Emmanuel S. Antonarakis, MBBCh, professor of oncology, Johns Hopkins Medicine, discusses a phase II trial of sipuleucel-T (Provenge) plus radium-223 dichloride (Xofigo) versus sipuleucel-T alone in patients with asymptomatic bone-metastatic castration-resistant prostate cancer (mCRPC).
If this combination was ever approved for this patient subset, administering the therapy would require a significant amount of coordination and collaboration between nurses and doctors of different disciplines.
Transcription
From a nursing perspective, this is important because these 2 therapies take a little bit of coordination. Sipuleucel-T is typically given by medical oncologists, but it requires a leukapheresis, which in many places is done by a Red Cross facility.

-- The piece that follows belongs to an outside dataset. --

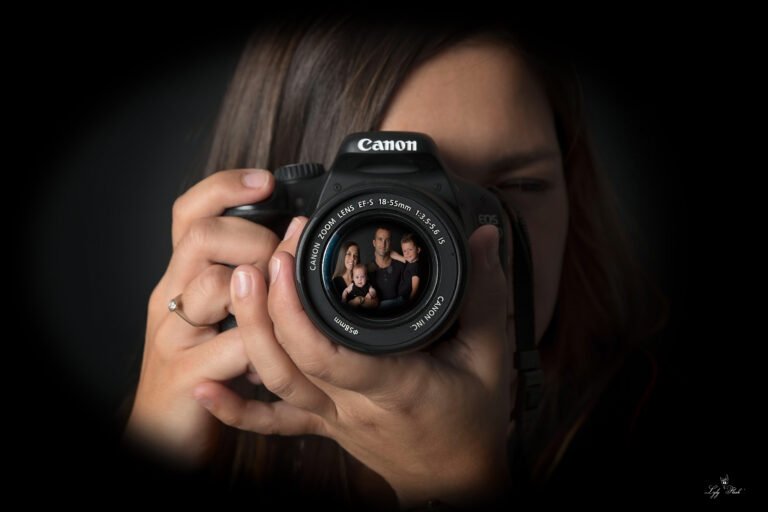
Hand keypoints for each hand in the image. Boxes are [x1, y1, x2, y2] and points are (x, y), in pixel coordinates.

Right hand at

The radium-223 is either given by nuclear medicine physicians or the radiation oncologist, depending on where you are. So this is truly an interdisciplinary type of trial to conduct. If this ever was to become standard, this would truly require a collaboration both between nursing staff in the medical oncology clinic and the nuclear medicine or radiation oncology clinic.
But also the physicians needs to be talking to each other as well. The [medical oncologist] will be administering the sipuleucel-T, the [radiation oncologist] or the [nuclear medicine physician] would be administering the radium-223, so this is truly an example in advanced disease where a multi-center, multidisciplinary collaboration would be required. Usually we think of multidisciplinary collaboration in treating early or primary disease, where you're thinking about should this patient get radiotherapy to the prostate, surgery? Combination therapy? But this would be an example in the castration-resistant setting where you would need a multidisciplinary approach and the nursing aspect and the collaboration and coordination there would be key.